CHAPITRE XXVI
La traversée. – Le mal de mer. – La leçon de natation.
Je m’étais engagé pour une campagne, en qualité de mousse, à bord d’un bâtiment marchand faisant voile pour Saint-Domingue. Ce bâtiment appartenait à un riche armateur de Brest qui envoyait des quincailleries aux colonies : il avait pour capitaine M. Duvivier, excellent homme, parfait marin, que j’ai connu trop peu.
Je n’avais jamais mis le pied sur un bâtiment ; aussi fus-je extrêmement malade pendant les premiers jours de notre traversée. Je me sentis pris de nausées affreuses et d’un affaiblissement tel, que mes jambes pliaient sous moi.
A chaque instant je manquais de tomber, le tangage du vaisseau me donnait des secousses auxquelles je n’étais pas habitué. Les matelots, tous vieux marins, riaient de mon mal, que je ne savais à quoi attribuer.
– C’est jouer de malheur, pensais-je, être malade juste au commencement d’un voyage !… Moi qui me faisais une fête de voir la mer !… Et ces méchants, ces hommes sans cœur qui rient de mon mal et ne veulent pas me faire soigner.
Mais les matelots jouissaient de mon ignorance.

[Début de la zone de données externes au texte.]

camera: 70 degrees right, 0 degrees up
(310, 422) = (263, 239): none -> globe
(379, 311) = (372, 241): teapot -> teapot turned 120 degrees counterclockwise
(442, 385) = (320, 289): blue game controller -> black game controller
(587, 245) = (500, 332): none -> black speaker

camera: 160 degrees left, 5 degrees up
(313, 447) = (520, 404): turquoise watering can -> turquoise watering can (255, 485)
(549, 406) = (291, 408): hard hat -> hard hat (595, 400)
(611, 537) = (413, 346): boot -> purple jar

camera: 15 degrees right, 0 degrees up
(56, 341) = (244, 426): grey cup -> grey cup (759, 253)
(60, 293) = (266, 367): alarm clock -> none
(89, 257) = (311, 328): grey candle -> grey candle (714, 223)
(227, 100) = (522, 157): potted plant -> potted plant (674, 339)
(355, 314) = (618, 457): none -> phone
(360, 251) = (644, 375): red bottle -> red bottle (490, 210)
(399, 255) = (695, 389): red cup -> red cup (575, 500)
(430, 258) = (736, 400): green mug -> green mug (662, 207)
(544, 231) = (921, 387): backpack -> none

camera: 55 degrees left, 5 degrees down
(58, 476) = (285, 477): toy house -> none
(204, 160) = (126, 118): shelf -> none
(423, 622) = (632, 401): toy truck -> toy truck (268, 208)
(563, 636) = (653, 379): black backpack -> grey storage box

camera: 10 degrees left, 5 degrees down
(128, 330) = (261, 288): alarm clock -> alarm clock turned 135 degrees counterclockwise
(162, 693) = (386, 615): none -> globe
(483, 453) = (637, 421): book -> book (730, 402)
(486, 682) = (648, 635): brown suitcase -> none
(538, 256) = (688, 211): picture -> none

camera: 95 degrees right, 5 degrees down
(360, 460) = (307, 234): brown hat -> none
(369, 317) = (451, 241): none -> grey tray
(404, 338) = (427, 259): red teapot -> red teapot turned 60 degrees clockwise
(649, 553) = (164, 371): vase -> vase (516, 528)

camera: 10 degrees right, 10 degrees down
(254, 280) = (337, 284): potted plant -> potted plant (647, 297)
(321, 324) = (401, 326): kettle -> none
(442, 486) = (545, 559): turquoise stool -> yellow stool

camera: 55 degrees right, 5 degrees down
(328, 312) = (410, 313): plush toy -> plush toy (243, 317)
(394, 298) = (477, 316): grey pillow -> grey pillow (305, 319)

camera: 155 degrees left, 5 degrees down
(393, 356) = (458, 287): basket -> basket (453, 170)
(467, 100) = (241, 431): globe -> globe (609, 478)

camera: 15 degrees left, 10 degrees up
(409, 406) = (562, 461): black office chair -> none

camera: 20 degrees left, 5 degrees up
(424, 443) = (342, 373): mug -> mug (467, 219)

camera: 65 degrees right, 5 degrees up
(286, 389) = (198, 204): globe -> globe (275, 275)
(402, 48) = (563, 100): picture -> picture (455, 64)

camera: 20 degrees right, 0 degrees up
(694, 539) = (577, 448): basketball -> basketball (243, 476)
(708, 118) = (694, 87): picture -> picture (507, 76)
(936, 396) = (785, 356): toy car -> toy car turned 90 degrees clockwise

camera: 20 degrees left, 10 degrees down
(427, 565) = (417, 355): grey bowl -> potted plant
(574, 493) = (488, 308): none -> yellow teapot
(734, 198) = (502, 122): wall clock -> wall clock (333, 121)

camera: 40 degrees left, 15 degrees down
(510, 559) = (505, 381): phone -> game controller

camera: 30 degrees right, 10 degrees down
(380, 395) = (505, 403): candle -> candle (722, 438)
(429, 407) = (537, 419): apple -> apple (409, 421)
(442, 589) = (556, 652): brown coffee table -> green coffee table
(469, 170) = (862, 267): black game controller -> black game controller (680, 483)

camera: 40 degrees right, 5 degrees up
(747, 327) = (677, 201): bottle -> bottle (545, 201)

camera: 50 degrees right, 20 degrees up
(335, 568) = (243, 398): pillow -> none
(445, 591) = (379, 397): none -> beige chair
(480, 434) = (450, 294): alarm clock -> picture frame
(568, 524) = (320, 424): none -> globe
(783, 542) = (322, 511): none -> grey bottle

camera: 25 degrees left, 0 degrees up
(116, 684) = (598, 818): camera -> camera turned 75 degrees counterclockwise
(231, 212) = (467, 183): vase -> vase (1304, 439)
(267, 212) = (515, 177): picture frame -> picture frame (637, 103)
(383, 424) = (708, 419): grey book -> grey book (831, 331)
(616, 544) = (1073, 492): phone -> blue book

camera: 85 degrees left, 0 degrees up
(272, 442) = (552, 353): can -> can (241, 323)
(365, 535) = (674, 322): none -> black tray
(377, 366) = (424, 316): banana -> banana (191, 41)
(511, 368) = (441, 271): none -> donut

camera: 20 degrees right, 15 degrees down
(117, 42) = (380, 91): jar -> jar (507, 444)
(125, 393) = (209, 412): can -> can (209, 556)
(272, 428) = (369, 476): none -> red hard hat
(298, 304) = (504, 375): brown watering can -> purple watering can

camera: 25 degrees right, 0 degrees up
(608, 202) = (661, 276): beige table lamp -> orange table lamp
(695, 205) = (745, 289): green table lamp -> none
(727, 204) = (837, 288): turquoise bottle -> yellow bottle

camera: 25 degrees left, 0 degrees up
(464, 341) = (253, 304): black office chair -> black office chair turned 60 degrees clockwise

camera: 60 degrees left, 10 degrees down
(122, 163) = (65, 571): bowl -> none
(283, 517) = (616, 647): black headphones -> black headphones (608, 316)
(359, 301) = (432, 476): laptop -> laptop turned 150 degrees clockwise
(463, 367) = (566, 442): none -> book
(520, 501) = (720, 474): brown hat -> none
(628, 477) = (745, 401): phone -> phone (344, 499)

Enfin un d’eux, prenant pitié de moi :
– C’est le mal de mer, imbécile ! me dit-il… dans deux jours il n’y paraîtra plus… Bois une goutte d’eau-de-vie et tiens-toi près des bastingages… au moins tu auras la mer pour recevoir tes bordées.
En effet, au bout de deux jours je ne pensais plus à mon malaise ; et, sauf quelques coups de garcette par-ci par-là, notre traversée n’offrit rien qui soit digne d’être raconté. Cependant je parlerai d’une certaine leçon de natation, dont je ris beaucoup par la suite, mais qui, au moment où je la pris, ne m’amusa pas le moins du monde. Deux des matelots qui s’étaient chargés de mon éducation m’apprenaient, en me montrant les diverses parties des agrès, le nom technique de chacune d’elles, et je profitais assez bien de la leçon, quand l’un des deux, donnant un léger coup de coude à l’autre pour le prévenir :
– Sais-tu nager ? me demanda-t-il.
– Ma foi, non ! répondis-je.
– Ah ! tu ne sais pas nager ?… Dites donc les autres, il ne sait pas nager… donnons-lui une leçon.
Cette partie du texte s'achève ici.